__Provided text__.
◇ ◇ ◇ ◇
[EM] New election system in Hungary

Richard Lung voting at ukscientists.com
Wed Jul 5 23:36:42 PDT 2017

Hello  again Magosányi Árpád,

This is a postscript to my previous email, because you are on such a 
tight schedule.

Appearances can be deceiving and the important thing for you as an 
adviser is to make people aware of the realities, make what of them as 
they will.

Many electoral reformers think that party list systems, especially a 
hybrid system like the German Mixed Member Proportional system is the 
wave of the future. I think that's still the sort of system in Hungary, 
isn't it?
But there are some academic straws in the wind, coming from Europe 
itself that suggest change. Namely the peer-reviewed research into 
strategic voting in party list systems, as recently studied by Annika 
Eventually, maybe not in my lifetime, because I am old, Europe is going 
to rediscover that the inventor of proportional representation, the 
Danish mathematician Carl Andrae was right in appreciating that 
preference voting is a corollary of proportional counting.
Evidently, there is a good chance that Scotland will go over completely 
to this system, also developed by Thomas Hare, which he called the 
Single Transferable Vote. STV was recommended to replace MMP (called the 
Additional Member System there) by the Richard report for the Welsh 

In my book, Scientific Method of Elections, I explain how STV is, 
essentially speaking, How To Do It. By contrast, it so happens that MMP 
is How Not To Do It.
If elections are not to be sham contests: Political contestants cannot 
be their own referees.

Richard Lung.

Hello Magosányi Árpád,
My father came from your part of the world (annexed by Romania after 
WW1) but my out-look on election method is a world away from yours and 
this election methods group, which usually over-looks my posts! These 
views of mine are essentially in the tradition of John Stuart Mill.
◇ ◇ ◇ ◇
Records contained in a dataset
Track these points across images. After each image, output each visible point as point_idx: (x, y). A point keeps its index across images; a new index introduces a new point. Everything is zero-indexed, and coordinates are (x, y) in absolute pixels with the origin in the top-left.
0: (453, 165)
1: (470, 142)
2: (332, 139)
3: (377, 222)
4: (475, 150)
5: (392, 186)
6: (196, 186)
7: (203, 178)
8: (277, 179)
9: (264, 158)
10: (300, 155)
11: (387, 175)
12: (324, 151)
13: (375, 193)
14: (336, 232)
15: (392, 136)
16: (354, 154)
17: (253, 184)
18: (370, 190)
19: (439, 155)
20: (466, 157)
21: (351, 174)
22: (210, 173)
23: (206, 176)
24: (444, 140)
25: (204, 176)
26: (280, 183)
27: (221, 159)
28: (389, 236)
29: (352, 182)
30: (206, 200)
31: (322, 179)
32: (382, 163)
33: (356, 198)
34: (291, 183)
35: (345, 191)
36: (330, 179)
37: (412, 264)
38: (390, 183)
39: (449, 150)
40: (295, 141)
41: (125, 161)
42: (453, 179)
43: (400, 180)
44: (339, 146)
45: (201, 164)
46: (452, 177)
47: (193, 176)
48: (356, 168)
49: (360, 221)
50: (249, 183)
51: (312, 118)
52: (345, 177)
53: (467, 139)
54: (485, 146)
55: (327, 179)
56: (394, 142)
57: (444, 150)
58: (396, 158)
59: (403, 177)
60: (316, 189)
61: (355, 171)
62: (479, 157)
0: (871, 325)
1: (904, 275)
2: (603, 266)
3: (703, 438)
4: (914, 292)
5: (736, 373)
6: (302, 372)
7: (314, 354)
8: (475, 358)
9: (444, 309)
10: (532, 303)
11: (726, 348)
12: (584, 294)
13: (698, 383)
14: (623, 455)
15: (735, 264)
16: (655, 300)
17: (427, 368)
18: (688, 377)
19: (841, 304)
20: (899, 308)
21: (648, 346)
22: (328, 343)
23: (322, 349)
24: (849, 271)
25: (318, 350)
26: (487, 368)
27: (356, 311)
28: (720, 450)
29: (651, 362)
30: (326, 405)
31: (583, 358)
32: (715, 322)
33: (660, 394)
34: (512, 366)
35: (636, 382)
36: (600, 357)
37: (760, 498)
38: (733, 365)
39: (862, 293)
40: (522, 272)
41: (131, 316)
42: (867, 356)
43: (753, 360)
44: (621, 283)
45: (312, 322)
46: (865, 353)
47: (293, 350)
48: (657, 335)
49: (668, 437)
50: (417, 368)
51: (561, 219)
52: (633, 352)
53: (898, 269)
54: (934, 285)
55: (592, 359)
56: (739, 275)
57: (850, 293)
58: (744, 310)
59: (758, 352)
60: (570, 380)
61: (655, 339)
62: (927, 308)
◇ ◇ ◇ ◇
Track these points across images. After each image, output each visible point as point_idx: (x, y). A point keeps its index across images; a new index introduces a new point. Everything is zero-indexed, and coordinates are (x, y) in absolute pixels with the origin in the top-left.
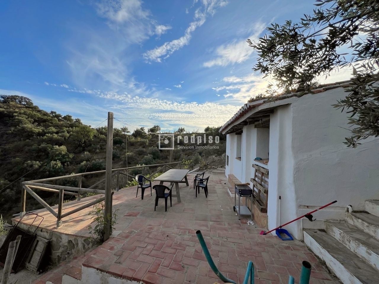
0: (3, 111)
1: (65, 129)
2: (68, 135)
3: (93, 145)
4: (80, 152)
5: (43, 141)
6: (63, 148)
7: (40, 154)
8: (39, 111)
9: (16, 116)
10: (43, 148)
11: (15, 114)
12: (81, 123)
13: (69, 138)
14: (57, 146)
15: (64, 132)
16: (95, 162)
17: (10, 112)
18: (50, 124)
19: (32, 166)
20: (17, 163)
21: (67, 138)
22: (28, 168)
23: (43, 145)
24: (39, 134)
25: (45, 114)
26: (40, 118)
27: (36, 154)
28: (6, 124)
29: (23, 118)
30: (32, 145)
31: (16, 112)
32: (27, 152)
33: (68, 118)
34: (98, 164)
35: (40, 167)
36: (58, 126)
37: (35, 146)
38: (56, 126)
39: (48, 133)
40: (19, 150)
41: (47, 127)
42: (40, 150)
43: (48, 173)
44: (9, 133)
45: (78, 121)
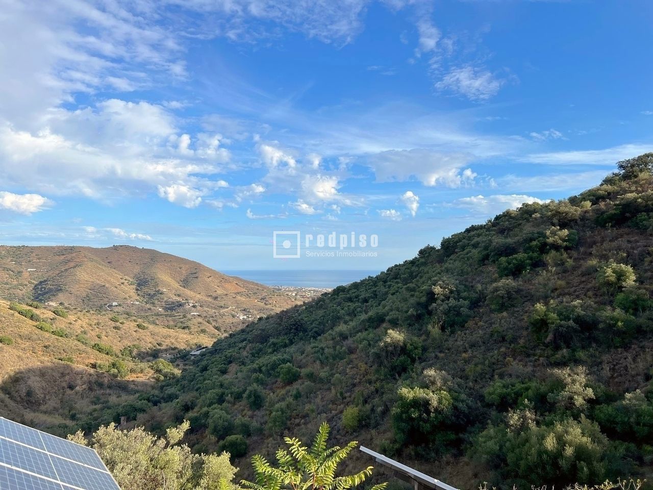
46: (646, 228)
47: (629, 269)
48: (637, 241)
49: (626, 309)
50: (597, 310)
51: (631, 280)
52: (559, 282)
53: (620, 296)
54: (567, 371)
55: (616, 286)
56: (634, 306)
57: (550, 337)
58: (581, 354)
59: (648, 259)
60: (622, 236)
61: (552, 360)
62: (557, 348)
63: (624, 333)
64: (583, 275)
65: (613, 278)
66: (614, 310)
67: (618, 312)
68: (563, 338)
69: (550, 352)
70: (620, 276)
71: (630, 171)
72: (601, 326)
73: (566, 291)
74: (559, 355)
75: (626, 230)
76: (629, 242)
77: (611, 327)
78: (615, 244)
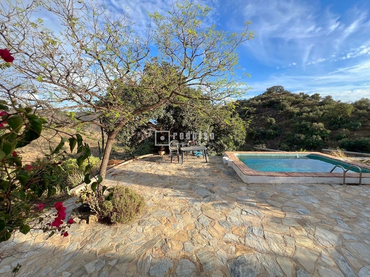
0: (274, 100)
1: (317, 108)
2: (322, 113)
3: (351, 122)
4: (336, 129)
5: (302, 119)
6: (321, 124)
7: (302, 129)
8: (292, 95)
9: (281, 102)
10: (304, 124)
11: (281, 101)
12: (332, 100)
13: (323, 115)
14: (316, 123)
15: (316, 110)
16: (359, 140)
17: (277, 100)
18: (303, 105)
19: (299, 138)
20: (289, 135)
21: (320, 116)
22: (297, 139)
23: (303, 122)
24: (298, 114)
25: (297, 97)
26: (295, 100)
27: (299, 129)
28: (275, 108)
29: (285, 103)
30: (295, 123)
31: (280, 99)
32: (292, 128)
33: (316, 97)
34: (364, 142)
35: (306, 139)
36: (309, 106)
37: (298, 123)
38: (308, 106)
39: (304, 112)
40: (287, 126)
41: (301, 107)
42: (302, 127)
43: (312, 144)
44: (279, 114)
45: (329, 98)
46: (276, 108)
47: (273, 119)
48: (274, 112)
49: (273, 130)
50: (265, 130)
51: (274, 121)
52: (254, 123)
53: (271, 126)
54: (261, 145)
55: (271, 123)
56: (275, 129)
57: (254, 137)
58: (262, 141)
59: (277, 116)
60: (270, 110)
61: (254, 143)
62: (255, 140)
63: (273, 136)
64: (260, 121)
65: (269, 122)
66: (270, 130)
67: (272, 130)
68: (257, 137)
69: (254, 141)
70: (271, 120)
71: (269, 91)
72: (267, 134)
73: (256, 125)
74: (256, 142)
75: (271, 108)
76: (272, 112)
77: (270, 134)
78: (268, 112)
◇ ◇ ◇ ◇
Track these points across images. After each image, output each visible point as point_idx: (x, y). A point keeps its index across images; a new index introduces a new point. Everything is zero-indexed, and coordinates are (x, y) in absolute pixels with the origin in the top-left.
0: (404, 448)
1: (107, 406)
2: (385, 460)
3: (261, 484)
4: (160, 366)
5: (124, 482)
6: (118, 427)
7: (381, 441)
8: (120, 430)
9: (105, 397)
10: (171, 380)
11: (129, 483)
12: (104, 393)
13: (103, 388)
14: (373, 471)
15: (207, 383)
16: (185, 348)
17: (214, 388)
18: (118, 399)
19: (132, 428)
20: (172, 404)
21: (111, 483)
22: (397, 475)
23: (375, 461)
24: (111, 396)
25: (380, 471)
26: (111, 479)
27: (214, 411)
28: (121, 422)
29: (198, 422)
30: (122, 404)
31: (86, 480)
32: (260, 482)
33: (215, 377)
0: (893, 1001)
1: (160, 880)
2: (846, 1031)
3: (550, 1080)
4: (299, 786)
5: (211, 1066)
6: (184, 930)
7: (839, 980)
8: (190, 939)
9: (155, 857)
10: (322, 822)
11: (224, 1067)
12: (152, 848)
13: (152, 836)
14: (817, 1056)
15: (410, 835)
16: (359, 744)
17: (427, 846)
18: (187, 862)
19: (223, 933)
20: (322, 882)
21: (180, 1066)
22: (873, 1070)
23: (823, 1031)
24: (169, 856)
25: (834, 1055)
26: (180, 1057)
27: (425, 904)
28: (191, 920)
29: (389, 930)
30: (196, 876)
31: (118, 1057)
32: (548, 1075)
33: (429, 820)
◇ ◇ ◇ ◇
__About this exercise__. In the email about Hungary's election system, list every country or continent that is mentioned by name.

__Written answer__. Hungary, Europe, Scotland, Romania